The first phrases define your rights when you are accused of a crime but the very last phrase states:
"...nor shall private property be taken for public use without just compensation."
This phrase was meant to limit governments (especially local government) use of “eminent domain” to “take” land.

To date, "public use" has always meant road, or school or fire station (or other "public good"). It has also been used to help cities rebuild blighted areas. The ground-breaking part of KELO changes that situation. Now, a public use can also be an increase in the tax base. In other words, if a new Wal-Mart (poor Wal-Mart always gets picked on) wants your land then they can ask the city to use it’s power of eminent domain to take your land and give it to them. All of this is because a Wal-Mart will generate more taxes than your home.

All this would be bad enough but KELO goes even further. Remember the Fifth Amendment does allow government to take land from private individuals for the good of the community but it requires that the individual be fairly compensated. KELO also allows reduces the basis for that compensation from “highest and best use” to the prospective use. In other words, your home may be in a prime area where a developer may be willing to pay big dollars to put up a resort. But if this prospective developer wants to build a parking lot, then you would be compensated at parking lot value instead of high-dollar resort value.

Fortunately, the KELO decision was 5-4 with some very strong dissenting opinions. I can still hope that this decision will be short lived.

But never fear dear reader. There is one bright spot in this whole affair. It looks like states recognize the potential problems and there are several ways that this decision can be minimized. Both Texas and Michigan already have laws on the books that reign in tyrannical local governments that might try to take advantage of the KELO decision. You see, KELO only states that taking property from a private individual to give to another private individual is not unconstitutional.
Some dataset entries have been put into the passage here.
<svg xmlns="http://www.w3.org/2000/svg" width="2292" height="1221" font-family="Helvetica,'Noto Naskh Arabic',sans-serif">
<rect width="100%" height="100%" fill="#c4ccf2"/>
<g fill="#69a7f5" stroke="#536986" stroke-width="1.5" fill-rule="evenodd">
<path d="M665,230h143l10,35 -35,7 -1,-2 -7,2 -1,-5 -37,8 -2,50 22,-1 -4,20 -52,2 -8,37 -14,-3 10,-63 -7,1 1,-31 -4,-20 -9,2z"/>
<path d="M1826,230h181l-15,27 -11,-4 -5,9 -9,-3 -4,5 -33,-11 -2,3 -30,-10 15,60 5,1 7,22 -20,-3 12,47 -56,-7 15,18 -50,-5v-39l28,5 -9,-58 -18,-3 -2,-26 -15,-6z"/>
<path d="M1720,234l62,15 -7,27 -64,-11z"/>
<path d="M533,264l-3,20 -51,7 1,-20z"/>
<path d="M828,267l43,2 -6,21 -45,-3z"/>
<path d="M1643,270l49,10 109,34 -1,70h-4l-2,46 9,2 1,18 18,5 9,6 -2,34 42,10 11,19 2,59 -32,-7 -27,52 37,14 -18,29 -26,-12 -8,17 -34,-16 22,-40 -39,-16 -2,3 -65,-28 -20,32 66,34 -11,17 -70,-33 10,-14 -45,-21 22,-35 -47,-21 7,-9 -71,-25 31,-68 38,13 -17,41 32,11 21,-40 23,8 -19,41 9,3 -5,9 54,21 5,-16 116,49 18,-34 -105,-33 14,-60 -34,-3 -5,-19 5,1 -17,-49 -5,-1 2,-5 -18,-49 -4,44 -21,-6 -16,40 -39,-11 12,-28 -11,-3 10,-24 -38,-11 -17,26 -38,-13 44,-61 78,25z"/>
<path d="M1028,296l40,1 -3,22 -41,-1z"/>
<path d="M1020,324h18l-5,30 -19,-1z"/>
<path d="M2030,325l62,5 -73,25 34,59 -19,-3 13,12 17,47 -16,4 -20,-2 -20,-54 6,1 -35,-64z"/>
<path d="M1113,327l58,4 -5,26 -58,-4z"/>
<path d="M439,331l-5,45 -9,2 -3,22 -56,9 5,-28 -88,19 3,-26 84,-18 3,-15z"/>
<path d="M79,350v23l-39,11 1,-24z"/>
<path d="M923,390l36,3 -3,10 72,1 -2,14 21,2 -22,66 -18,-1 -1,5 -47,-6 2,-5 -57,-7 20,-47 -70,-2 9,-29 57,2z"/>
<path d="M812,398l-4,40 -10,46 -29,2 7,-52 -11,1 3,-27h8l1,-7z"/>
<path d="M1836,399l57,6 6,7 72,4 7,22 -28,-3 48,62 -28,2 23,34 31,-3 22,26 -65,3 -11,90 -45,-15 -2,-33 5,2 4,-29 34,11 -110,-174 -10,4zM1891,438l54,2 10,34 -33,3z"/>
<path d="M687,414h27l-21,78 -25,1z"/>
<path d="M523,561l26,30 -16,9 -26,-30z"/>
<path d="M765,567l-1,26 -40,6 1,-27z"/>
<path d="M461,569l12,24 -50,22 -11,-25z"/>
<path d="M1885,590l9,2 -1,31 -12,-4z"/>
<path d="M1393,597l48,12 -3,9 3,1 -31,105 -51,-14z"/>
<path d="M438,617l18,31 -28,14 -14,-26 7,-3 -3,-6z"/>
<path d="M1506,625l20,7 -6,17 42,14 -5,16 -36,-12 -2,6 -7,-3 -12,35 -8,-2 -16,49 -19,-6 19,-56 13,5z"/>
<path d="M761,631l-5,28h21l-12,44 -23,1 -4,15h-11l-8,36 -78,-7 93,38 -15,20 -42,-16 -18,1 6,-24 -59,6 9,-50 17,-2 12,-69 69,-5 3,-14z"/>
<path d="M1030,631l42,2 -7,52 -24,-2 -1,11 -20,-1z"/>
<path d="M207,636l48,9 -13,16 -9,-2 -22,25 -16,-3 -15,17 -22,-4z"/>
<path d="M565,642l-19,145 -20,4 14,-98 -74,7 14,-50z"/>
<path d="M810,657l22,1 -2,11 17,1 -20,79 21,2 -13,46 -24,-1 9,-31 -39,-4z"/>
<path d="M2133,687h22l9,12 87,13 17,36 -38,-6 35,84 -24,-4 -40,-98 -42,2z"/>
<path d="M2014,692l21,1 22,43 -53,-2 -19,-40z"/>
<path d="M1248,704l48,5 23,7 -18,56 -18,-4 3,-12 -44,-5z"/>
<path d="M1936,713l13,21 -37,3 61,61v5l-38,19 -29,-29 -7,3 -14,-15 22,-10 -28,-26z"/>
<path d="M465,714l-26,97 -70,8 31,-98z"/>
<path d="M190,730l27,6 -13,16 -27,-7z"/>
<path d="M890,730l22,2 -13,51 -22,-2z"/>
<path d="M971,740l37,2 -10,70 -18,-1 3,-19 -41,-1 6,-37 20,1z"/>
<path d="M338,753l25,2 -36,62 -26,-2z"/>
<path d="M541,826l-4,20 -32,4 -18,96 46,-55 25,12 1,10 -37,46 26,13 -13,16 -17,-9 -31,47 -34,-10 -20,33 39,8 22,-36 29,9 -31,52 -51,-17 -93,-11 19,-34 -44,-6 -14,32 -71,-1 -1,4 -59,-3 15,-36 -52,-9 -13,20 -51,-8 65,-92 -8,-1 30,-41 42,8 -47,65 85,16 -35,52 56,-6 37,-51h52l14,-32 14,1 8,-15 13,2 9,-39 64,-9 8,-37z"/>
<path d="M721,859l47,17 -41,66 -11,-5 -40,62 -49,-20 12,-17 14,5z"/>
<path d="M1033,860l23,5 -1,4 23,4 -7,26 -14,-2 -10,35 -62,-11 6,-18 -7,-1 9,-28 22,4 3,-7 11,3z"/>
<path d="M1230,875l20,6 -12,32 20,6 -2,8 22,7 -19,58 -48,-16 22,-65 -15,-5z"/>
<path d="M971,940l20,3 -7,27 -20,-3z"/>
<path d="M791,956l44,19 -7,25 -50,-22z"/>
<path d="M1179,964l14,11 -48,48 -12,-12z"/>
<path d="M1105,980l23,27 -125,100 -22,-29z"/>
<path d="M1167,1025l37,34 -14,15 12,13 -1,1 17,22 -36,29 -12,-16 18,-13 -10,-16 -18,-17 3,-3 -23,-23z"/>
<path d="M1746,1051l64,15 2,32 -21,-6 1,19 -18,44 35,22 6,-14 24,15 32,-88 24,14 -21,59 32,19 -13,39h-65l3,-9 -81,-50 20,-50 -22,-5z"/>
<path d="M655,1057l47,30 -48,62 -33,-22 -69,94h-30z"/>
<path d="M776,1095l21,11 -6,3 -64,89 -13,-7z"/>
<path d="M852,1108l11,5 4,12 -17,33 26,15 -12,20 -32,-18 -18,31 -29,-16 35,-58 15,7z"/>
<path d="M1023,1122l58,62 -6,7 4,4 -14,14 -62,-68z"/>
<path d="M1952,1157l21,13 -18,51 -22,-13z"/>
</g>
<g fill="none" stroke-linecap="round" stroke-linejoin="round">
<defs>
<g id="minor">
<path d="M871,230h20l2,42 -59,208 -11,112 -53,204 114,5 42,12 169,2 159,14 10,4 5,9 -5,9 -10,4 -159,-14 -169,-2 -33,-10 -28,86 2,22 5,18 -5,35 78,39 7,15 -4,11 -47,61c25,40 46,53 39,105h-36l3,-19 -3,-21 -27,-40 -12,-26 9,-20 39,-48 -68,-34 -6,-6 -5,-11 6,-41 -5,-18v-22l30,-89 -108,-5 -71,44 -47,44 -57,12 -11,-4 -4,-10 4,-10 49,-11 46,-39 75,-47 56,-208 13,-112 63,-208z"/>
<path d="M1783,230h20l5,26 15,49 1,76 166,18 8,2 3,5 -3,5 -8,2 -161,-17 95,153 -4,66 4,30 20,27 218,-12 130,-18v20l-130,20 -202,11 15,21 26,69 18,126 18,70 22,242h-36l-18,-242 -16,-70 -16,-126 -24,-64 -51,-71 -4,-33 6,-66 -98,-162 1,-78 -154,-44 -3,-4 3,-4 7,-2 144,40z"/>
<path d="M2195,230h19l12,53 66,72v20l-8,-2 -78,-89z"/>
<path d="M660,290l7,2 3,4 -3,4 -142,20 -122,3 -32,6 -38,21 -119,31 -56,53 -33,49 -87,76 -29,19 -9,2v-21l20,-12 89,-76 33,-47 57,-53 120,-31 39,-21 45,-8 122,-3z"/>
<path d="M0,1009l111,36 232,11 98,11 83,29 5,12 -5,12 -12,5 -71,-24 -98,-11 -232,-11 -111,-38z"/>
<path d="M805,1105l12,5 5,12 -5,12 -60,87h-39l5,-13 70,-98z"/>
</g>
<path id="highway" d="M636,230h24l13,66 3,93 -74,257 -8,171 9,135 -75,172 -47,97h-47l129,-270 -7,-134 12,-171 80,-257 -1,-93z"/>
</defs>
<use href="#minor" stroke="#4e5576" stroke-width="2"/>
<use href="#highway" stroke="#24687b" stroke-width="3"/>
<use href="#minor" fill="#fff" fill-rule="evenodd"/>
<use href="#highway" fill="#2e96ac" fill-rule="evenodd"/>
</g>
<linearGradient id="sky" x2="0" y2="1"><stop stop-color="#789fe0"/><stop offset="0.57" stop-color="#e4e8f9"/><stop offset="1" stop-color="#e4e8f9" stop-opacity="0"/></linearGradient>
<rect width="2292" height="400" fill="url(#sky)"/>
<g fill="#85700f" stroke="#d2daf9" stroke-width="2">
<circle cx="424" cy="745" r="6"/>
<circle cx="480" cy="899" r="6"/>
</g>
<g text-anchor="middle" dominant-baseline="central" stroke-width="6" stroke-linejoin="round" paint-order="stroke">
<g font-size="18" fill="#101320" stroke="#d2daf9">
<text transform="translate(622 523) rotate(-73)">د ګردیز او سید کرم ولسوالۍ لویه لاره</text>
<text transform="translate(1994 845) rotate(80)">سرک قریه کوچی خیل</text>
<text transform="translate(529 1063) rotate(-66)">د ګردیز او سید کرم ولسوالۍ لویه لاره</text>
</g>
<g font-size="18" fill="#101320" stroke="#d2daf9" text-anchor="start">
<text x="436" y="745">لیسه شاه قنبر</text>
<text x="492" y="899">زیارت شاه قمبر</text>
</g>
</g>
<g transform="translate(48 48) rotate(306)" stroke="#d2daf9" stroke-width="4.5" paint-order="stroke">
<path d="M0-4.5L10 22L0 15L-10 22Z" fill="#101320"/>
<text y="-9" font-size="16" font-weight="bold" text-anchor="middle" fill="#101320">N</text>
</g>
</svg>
But it does not PREVENT states from passing laws that make it against STATE law. In the specific case of Michigan, it already has a law that says a jurisdiction cannot use economics as justification in a takings case. Good on them!

Please remember, there is a role for government in our lives. But it’s not to to charge us for services that are already funded through tax dollars and it’s not to bow to menial demands of whiny citizens. We will get the government that we ask for. Let’s be sure to demand the best!